#### TASK PROMPT:
Write out the lines below as a numbered list, skipping any blank lines and leaving out the pictures.

---- RECORDED INFORMATION

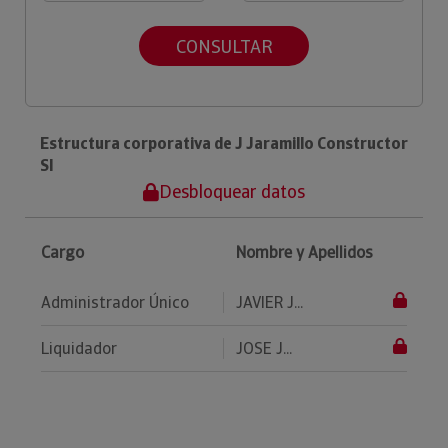
CONSULTAR
Estructura corporativa de J Jaramillo Constructor
Sl
Desbloquear datos
Cargo
Nombre y Apellidos
Administrador Único
JAVIER J...
Liquidador
JOSE J...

--------

#### SOLUTION TO THE PROBLEM:
1. CONSULTAR
2. Estructura corporativa de J Jaramillo Constructor
3. Sl
4. Desbloquear datos
5. Cargo
6. Nombre y Apellidos
7. Administrador Único
8. JAVIER J...
9. Liquidador
10. JOSE J...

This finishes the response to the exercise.